• [READING PASSAGE]:
Forty-six countries have taken a giant step towards a landmark treaty banning cluster bombs after Britain swung support behind the drive to outlaw the weapons that have killed and maimed children from Lebanon to Afghanistan.

At the end of a two-day meeting in Oslo, Britain shifted dramatically its position and supported a declaration committing governments to "conclude by 2008 a legally binding international instrument" to ban cluster bombs.

The munitions are notorious because they continue to kill and maim long after conflicts have ended, and particularly harm children, who are attracted by the bright colours and small size of unexploded bomblets. Thousands of the munitions are still littered across Lebanon after an estimated 4 million were dropped by Israel during the war last summer. As many as 40 per cent of the munitions can fail to explode on impact.

Activists said Britain's sudden switch in position would create an unstoppable impetus towards a treaty, despite key cluster bomb producing states such as the US, Israel, China and Russia remaining outside the process. "The fact that the UK weighed in meant that the whole Oslo process will succeed - we will see a treaty," said Simon Conway, the director of Landmine Action, which was behind a similar successful process to ban anti-personnel mines.

The declaration adopted yesterday said a treaty would "prohibit the use, production, transfer and stockpiling of those cluster munitions that cause unacceptable harm to civilians." As well as setting a date for conclusion of a treaty, the non-binding text lays down a timetable for negotiations.

Activists had feared that Britain, which uses the munitions, went to the conference to water down the language in the draft declaration. As of Thursday night, according to conference delegates, Britain would only agree to "consider" a treaty, rather than commit to the conclusion of a pact.

Yet that changed yesterday morning. Mr Conway said: "In a dramatic last minute statement, the UK, which has used so many cluster bombs in the past, showed real leadership and agreed to join a fast track process to negotiate a ban on cluster bombs that cause unacceptable harm to civilians. The UK should now commit to dispose of their stockpile of "dumb cluster munitions as soon as possible".

(Excerpts from a dataset)
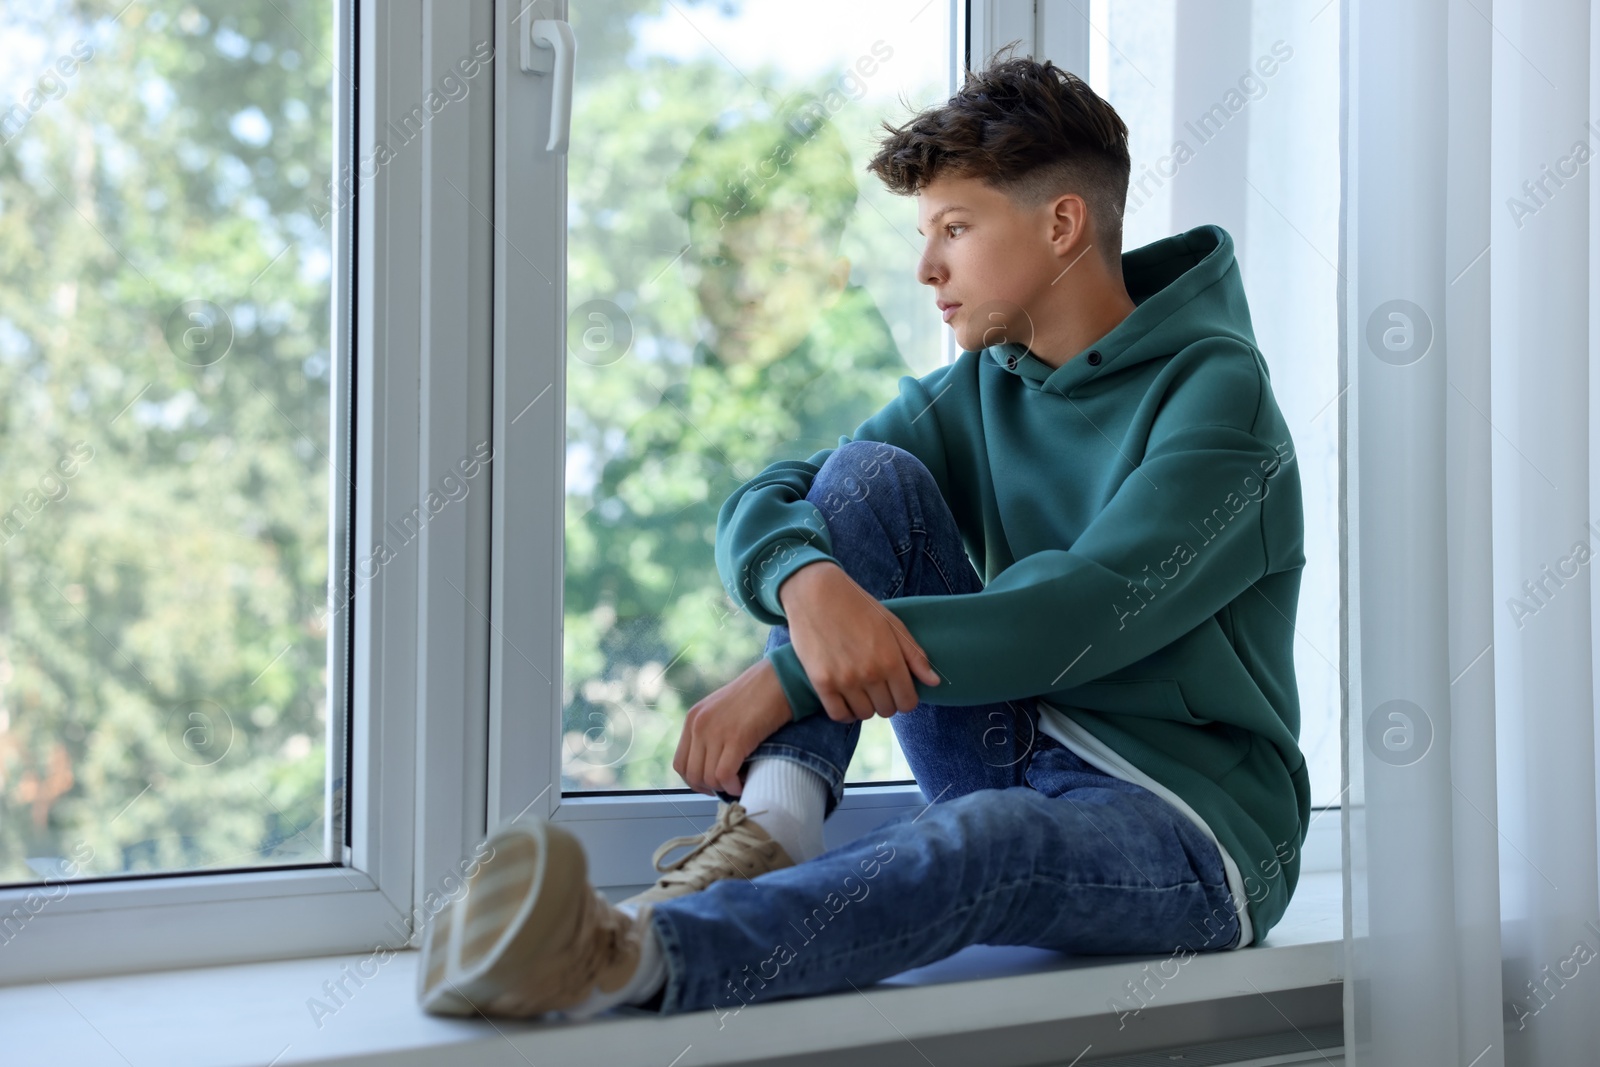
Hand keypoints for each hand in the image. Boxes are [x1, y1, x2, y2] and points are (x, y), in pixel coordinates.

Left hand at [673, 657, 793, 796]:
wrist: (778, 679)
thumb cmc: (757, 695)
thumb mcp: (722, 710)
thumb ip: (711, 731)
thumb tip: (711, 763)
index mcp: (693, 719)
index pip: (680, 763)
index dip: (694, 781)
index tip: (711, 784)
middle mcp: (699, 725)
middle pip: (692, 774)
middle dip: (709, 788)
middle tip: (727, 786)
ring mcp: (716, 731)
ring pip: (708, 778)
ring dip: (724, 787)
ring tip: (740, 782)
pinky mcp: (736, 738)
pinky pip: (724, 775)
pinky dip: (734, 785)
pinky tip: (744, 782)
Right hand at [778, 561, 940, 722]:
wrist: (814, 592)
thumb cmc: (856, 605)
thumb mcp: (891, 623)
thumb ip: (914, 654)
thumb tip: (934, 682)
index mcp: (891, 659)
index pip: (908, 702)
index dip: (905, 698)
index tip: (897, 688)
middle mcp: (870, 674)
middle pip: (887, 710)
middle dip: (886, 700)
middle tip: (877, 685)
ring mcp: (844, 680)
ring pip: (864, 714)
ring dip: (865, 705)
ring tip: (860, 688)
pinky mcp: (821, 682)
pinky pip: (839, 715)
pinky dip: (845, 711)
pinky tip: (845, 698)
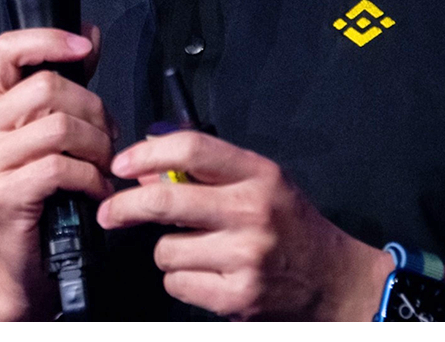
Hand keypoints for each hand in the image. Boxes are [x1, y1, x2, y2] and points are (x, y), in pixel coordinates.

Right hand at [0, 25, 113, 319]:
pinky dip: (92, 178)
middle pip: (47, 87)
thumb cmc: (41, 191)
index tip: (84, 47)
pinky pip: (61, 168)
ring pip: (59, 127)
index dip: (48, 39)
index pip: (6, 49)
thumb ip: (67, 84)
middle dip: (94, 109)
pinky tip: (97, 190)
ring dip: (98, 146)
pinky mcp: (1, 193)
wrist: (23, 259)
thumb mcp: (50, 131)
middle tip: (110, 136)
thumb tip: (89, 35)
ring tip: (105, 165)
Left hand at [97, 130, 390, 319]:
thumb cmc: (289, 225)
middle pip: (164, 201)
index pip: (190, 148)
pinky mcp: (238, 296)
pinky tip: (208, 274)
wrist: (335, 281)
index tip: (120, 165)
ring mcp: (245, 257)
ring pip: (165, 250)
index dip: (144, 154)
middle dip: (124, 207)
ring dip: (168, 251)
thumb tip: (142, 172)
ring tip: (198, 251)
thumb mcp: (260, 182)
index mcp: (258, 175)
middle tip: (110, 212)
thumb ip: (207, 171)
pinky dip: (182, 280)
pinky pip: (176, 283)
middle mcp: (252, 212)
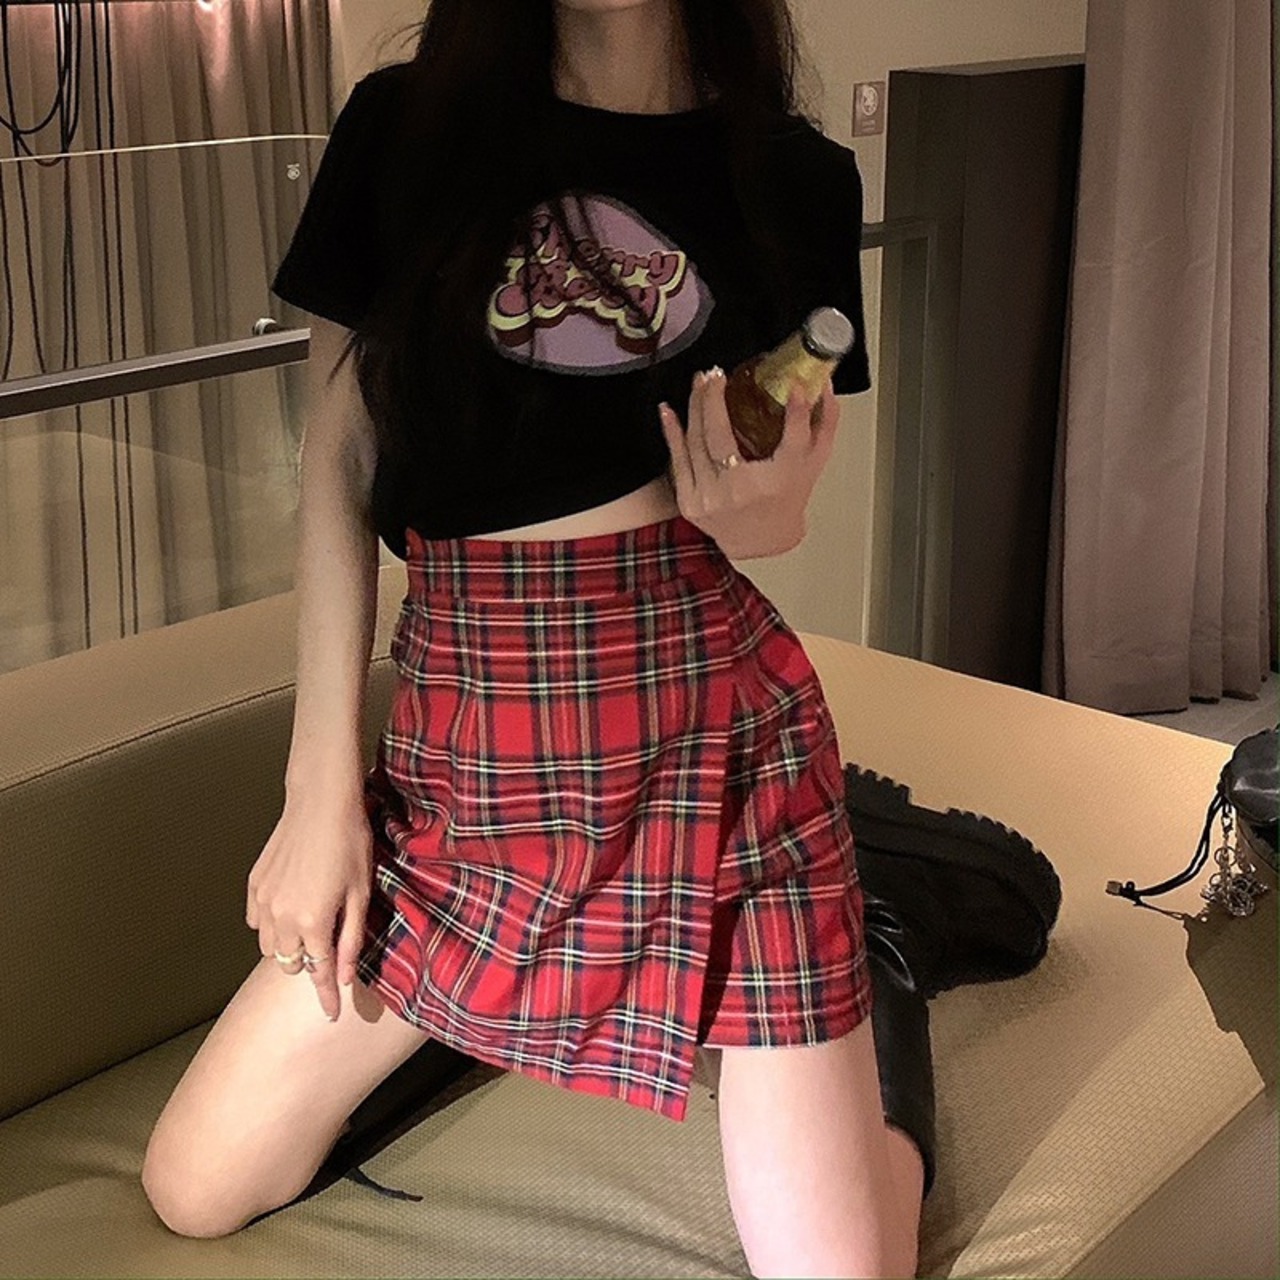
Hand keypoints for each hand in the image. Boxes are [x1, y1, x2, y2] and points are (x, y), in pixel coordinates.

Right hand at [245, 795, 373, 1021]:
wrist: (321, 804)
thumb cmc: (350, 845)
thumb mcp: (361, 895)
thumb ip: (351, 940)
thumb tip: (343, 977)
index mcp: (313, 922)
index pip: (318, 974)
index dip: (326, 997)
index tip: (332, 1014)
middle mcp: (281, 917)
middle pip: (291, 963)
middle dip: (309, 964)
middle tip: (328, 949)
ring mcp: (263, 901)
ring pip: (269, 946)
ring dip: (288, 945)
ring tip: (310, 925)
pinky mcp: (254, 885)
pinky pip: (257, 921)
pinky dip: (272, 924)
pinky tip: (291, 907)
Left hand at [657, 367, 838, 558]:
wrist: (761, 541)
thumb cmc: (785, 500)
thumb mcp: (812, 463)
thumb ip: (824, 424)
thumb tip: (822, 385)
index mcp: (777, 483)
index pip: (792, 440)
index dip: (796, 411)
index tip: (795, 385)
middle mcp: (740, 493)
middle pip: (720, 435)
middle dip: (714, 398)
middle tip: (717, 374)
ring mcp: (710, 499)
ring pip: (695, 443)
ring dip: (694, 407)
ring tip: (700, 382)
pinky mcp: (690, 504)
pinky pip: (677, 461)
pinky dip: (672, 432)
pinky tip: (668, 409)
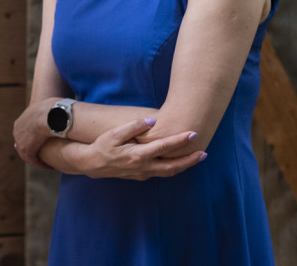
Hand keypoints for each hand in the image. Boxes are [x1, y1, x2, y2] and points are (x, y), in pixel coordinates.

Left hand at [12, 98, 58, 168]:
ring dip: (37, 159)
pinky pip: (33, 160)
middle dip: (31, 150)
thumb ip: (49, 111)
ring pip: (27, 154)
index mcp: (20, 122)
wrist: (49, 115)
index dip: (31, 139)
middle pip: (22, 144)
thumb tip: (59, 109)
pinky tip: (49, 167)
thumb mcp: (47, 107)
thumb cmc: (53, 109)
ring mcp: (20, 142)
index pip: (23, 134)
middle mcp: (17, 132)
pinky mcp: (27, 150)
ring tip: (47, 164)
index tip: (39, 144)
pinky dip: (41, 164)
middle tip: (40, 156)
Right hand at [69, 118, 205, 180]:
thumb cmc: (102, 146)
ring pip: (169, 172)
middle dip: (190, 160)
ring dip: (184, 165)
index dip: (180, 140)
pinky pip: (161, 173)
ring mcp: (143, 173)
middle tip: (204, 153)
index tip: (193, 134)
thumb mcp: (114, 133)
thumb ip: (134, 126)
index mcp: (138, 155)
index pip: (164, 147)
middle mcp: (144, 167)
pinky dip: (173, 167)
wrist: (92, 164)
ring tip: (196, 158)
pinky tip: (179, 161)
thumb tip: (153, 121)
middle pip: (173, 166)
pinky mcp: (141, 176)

• [WHAT YOU NEED TO DO]:
A - In the cluster bomb article, return everything from "Activists had feared" down to "conclusion of a pact.".
B - Which cluster bomb producing states does the cluster bomb article name as remaining outside the process?
C - According to the cluster bomb article, what share of the munitions can fail to explode on impact?

• [EXERCISE RESULTS]:
A -
Activists had feared that Britain, which uses the munitions, went to the conference to water down the language in the draft declaration. As of Thursday night, according to conference delegates, Britain would only agree to "consider" a treaty, rather than commit to the conclusion of a pact.

B - The US, Israel, China and Russia

C - As many as 40 per cent